RSF appelle l'Australie à réviser son projet de loi sur l'espionnage pour protéger les journalistes et leurs sources

La loi sur la sécurité nationale doit être prochainement présentée devant le Parlement australien (photo : Torsten Blackwood / AFP).
Reporters sans frontières (RSF) demande au gouvernement australien de supprimer les dispositions relatives au secret et à l'espionnage de sa future loi sur la sécurité, qui pourraient suffire à envoyer les journalistes en prison en raison de leur travail.

Plusieurs dispositions de la Loi d’amendement législatif sur la sécurité nationale, que le gouvernement de Malcolm Turnbull veut prochainement présenter au Parlement fédéral, font peser de lourdes craintes quant à la liberté de la presse en Australie. Mal conçues et mal rédigées, elles suffiraient à envoyer des journalistes derrière les barreaux en raison de leur activité professionnelle.


Au cœur du problème, la définition qui est faite de l’espionnage, lequel ne consisterait plus à transmettre des informations classifiées, mais simplement à en recevoir. RSF se joint au groupe de quinze médias australiens qui a adressé cette semaine une sérieuse mise en garde à la Commission parlementaire sur la sécurité (voir document joint).


“Nous soutenons pleinement nos confrères australiens dans leur condamnation sans appel de ce projet de loi maladroit et liberticide, déclare Daniel Bastard, responsable du bureau Asie-Pacifique de RSF. Au prétexte de vouloir lutter contre l’espionnage, ce texte criminalise toutes les étapes du travail journalistique.


De façon très concrète, un journaliste qui recevrait une information qu’il n’a pas cherché se retrouverait automatiquement en violation de la loi.

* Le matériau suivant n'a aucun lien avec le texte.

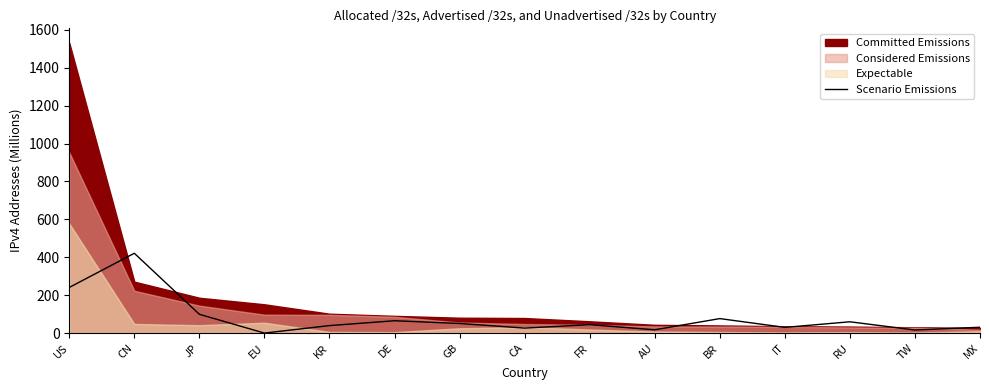

What is the sum of all values?

1216.9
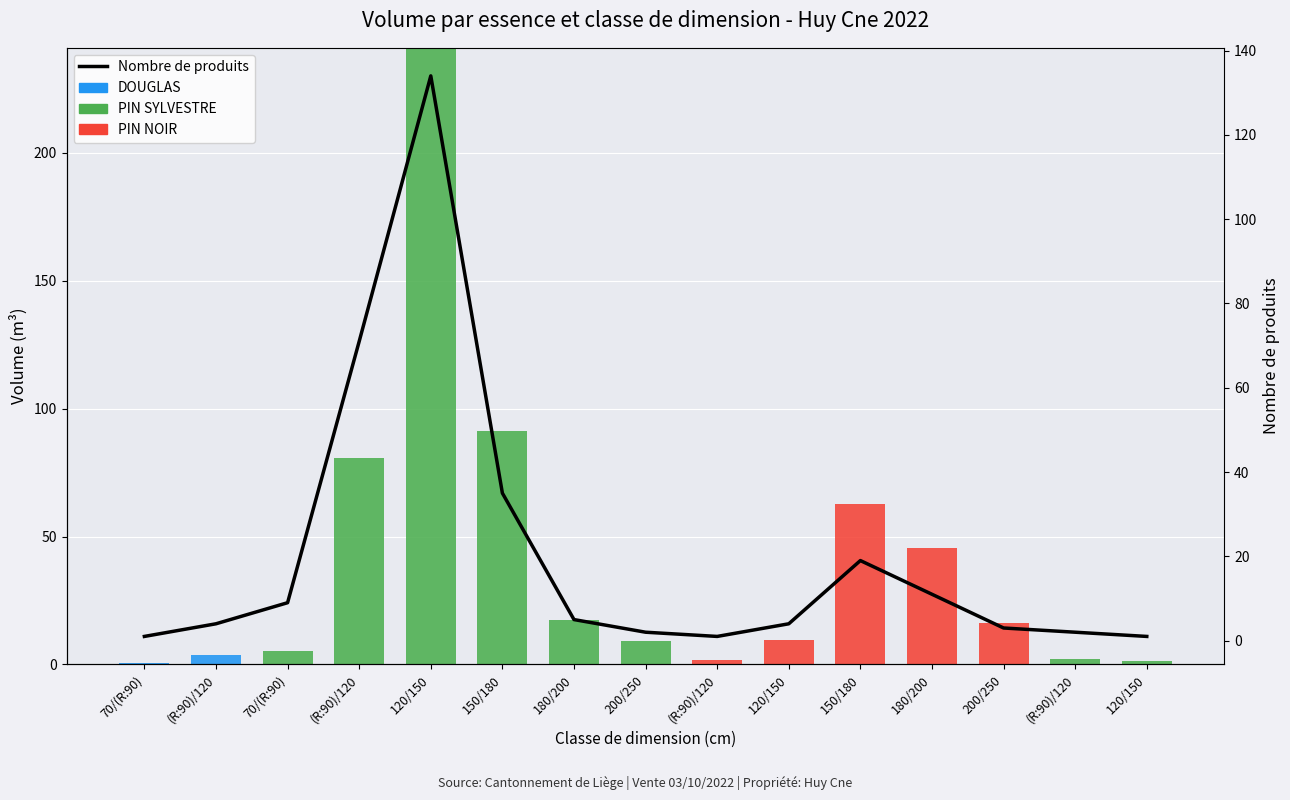

How many groups of bars are there?

15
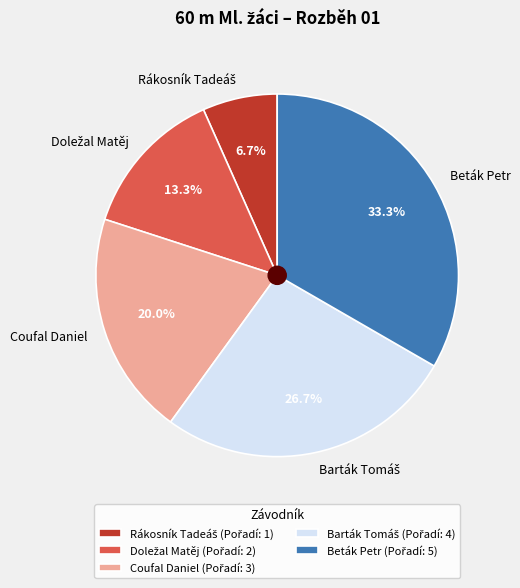

Is Coufal Daniel the majority of the pie?

No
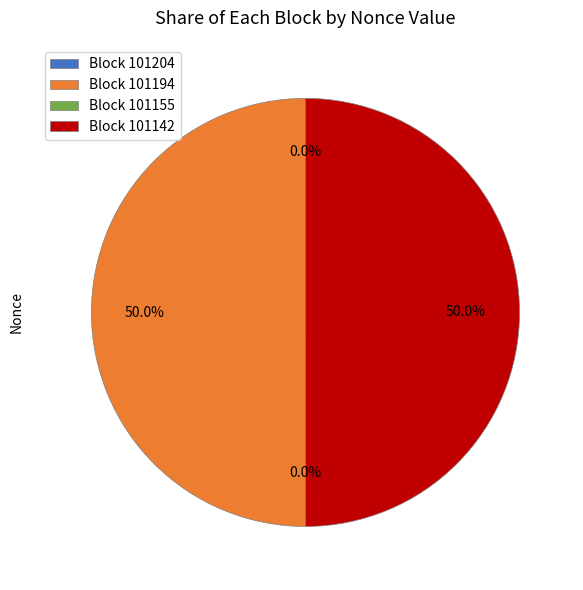

Which has a higher value, 101204 or 101194?

101194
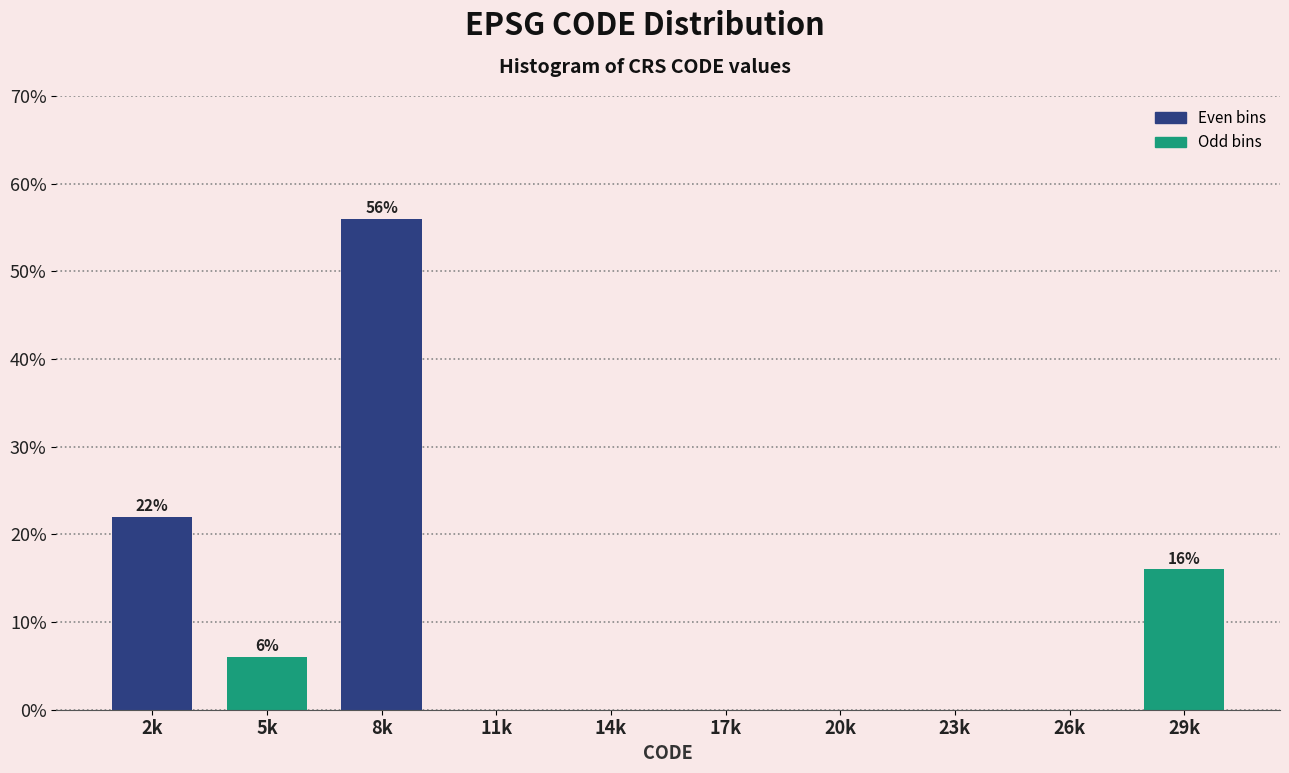

Reading right to left, transcribe all the data shown in this chart.

29k=16.0	26k=0.0	23k=0.0	20k=0.0	17k=0.0	14k=0.0	11k=0.0	8k=56.0	5k=6.0	2k=22.0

Si ce texte avait existé aux Etats-Unis en 1974, l’affaire du Watergate n’aurait jamais été révélée. Le gouvernement doit rapidement repenser ces dispositions sur l’espionnage avant de présenter son texte au Parlement”.


S’il était adopté en l’état, les journalistes risqueraient cinq ans de prison pour être en possession de documents d’intérêt public, et quinze ans s’ils les communiquaient.


Formule attrape-tout


Un autre point d’achoppement concerne la définition qui est faite des “informations classifiées”, à savoir tout ce qui pourrait “causer du tort aux intérêts de l’Australie” - une formulation attrape-tout qui rend impossible toute enquête journalistique sur les questions de sécurité nationale, à moins qu’elles n’aient été approuvées par le gouvernement.


Enfin, une disposition interdit aux reporters de fournir tout “support ou moyen” à une agence de renseignement étrangère. Là encore, le flou du propos est dévastateur. Un journaliste qui présenterait une entité étrangère sous un jour jugé positif pourrait être jeté en prison. Dans leur communiqué adressé au Parlement, les médias australiens dressent un parallèle avec l’affaire d’une journaliste du Wall Street Journal qui, couvrant le conflit au Kurdistan, a interviewé des représentants du PKK. Accusée de propagande terroriste, elle a été condamnée en Turquie à deux ans de prison. Le projet de loi australien suit exactement la même logique.


RSF appelle les parlementaires de Canberra à la plus grande vigilance lorsqu’ils débattront de ce texte, et recommande que des restrictions sérieuses soient apportées aux dispositions sur l’espionnage pour garantir la liberté de la presse et la diffusion d’informations d’intérêt public.


L’Australie se situe à la 19e place sur 180 pays au Classement mondial pour la liberté de la presse 2017 établi par RSF.